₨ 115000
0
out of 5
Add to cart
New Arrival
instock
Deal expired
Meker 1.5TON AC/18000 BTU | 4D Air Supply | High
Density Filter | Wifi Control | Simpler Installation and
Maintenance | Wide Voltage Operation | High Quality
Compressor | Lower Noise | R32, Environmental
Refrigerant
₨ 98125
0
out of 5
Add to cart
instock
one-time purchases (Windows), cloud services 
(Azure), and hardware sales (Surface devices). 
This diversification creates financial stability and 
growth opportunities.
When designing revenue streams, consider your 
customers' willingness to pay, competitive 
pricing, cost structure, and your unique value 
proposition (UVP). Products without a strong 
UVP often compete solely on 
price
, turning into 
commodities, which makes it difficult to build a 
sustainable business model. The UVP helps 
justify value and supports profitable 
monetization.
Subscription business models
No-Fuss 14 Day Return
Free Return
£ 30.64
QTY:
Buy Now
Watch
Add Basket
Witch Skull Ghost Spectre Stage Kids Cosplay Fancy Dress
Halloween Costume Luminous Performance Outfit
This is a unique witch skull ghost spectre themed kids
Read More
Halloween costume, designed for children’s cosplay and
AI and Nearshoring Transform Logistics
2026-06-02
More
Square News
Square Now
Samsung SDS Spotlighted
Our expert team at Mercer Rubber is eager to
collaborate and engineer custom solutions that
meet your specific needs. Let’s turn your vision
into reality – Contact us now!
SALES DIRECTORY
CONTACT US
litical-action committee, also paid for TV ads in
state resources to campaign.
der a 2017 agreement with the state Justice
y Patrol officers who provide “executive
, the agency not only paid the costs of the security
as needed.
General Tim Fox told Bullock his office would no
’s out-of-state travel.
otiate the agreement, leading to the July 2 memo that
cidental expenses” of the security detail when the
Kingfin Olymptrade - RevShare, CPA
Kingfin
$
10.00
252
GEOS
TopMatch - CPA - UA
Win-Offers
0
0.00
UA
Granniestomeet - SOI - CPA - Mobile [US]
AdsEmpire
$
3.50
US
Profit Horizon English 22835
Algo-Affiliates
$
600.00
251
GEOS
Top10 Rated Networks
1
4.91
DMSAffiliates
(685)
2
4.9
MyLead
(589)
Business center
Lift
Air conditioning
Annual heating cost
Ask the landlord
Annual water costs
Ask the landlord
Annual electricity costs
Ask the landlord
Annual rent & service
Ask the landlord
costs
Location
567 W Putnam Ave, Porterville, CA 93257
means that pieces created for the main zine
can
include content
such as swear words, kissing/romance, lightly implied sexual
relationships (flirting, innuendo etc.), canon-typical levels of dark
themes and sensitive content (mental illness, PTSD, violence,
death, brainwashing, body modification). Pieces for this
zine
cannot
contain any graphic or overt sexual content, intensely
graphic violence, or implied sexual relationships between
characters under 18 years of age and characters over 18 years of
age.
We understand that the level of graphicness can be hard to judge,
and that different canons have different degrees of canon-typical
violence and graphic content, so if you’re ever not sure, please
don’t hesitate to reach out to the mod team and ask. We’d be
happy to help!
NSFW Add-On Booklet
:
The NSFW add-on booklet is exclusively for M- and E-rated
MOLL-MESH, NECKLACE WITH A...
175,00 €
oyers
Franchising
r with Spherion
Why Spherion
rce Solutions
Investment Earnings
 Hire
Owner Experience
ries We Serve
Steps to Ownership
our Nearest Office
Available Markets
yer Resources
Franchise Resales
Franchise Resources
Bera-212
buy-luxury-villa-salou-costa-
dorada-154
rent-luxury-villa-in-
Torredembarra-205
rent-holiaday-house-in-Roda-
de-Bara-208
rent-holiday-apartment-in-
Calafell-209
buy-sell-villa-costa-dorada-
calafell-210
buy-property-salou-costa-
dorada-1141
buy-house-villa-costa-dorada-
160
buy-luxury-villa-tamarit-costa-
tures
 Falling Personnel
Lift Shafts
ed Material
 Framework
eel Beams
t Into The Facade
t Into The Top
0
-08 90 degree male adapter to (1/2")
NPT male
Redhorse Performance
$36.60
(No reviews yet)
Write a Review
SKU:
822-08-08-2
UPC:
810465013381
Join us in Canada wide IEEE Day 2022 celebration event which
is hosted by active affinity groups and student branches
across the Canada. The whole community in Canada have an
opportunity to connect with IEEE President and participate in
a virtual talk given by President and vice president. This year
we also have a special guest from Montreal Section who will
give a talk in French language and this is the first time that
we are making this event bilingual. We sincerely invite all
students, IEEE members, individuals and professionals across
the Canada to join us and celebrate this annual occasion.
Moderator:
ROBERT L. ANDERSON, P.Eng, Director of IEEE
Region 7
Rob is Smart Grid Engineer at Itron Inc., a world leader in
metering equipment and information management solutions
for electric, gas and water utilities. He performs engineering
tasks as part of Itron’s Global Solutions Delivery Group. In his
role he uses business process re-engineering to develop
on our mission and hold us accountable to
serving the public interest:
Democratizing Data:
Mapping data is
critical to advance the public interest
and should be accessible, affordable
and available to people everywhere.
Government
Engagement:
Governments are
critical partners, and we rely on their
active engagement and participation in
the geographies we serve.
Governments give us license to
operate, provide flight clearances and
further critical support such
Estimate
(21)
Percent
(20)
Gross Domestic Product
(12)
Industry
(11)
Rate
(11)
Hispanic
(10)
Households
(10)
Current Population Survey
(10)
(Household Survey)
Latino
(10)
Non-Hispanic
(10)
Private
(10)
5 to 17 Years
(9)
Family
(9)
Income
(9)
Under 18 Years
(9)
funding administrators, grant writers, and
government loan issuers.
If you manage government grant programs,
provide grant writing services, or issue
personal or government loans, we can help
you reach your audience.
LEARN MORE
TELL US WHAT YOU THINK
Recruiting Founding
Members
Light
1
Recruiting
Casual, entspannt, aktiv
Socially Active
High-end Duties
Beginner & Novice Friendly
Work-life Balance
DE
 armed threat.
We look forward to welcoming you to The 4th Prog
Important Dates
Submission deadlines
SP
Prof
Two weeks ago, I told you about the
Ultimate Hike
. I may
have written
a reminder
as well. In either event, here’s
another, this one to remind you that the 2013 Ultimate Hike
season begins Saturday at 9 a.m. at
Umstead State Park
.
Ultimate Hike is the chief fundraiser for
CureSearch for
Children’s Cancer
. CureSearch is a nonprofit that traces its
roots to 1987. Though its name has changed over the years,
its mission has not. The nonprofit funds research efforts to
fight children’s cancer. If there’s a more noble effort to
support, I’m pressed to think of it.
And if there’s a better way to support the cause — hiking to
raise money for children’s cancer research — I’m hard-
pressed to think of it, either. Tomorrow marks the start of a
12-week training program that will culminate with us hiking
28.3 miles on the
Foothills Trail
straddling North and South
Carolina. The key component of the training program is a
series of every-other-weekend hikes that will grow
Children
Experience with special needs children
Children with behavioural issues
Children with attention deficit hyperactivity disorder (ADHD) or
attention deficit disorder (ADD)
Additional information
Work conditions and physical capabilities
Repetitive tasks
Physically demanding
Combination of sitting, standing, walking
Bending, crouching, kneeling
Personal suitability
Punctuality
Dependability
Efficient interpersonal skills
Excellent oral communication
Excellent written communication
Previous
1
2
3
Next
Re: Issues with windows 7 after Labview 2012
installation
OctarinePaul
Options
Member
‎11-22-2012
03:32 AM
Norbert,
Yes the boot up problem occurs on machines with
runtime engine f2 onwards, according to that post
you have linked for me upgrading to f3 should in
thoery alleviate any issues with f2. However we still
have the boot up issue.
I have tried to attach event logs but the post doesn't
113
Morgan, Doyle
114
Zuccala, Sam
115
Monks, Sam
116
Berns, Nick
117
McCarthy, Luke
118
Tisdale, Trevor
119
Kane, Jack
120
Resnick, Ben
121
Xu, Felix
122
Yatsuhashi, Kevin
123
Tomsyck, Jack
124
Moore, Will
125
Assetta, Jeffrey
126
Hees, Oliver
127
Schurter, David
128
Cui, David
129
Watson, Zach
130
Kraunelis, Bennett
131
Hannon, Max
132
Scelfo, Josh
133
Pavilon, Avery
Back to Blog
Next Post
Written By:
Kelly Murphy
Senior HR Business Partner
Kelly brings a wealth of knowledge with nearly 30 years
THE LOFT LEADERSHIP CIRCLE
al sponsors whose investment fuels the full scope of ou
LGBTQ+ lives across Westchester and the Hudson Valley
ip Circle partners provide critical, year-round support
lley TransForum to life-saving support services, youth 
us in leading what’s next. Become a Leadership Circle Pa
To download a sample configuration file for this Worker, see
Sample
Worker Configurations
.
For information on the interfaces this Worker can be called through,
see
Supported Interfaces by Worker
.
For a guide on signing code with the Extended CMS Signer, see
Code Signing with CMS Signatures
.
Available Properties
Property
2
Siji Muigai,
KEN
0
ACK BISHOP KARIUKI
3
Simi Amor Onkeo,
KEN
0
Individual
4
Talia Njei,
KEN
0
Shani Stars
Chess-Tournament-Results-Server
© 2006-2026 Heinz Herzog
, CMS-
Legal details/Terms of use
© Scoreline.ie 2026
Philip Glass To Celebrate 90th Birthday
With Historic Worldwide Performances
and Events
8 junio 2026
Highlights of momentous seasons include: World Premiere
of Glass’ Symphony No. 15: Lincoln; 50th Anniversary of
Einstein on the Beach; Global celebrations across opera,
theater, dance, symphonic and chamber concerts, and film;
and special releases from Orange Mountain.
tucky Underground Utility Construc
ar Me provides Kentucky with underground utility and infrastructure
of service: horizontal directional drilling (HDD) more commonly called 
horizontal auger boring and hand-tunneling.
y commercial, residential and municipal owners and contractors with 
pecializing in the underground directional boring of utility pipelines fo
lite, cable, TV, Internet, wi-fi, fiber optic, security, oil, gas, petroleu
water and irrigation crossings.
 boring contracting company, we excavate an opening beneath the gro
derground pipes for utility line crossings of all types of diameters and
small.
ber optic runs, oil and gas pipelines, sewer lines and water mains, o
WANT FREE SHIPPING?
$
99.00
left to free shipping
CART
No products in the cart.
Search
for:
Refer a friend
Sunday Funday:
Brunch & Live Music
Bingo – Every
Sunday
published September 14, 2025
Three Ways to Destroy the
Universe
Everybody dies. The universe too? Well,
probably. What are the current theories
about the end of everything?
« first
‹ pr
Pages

═══

Consigne:
Extrayez des entrées les lignes qui vont du début jusqu'à la ligne contenant « otiate the agreement, leading », celle-ci incluse. Recopiez-les telles quelles, sans aucune modification.

Réponse attendue:
₨ 115000
0
out of 5
Add to cart
New Arrival
instock
Deal expired
Meker 1.5TON AC/18000 BTU | 4D Air Supply | High
Density Filter | Wifi Control | Simpler Installation and
Maintenance | Wide Voltage Operation | High Quality
Compressor | Lower Noise | R32, Environmental
Refrigerant
₨ 98125
0
out of 5
Add to cart
instock
one-time purchases (Windows), cloud services 
(Azure), and hardware sales (Surface devices). 
This diversification creates financial stability and 
growth opportunities.
When designing revenue streams, consider your 
customers' willingness to pay, competitive 
pricing, cost structure, and your unique value 
proposition (UVP). Products without a strong 
UVP often compete solely on 
price
, turning into 
commodities, which makes it difficult to build a 
sustainable business model. The UVP helps 
justify value and supports profitable 
monetization.
Subscription business models
No-Fuss 14 Day Return
Free Return
£ 30.64
QTY:
Buy Now
Watch
Add Basket
Witch Skull Ghost Spectre Stage Kids Cosplay Fancy Dress
Halloween Costume Luminous Performance Outfit
This is a unique witch skull ghost spectre themed kids
Read More
Halloween costume, designed for children’s cosplay and
AI and Nearshoring Transform Logistics
2026-06-02
More
Square News
Square Now
Samsung SDS Spotlighted
Our expert team at Mercer Rubber is eager to
collaborate and engineer custom solutions that
meet your specific needs. Let’s turn your vision
into reality – Contact us now!
SALES DIRECTORY
CONTACT US
litical-action committee, also paid for TV ads in
state resources to campaign.
der a 2017 agreement with the state Justice
y Patrol officers who provide “executive
, the agency not only paid the costs of the security
as needed.
General Tim Fox told Bullock his office would no
’s out-of-state travel.
otiate the agreement, leading to the July 2 memo that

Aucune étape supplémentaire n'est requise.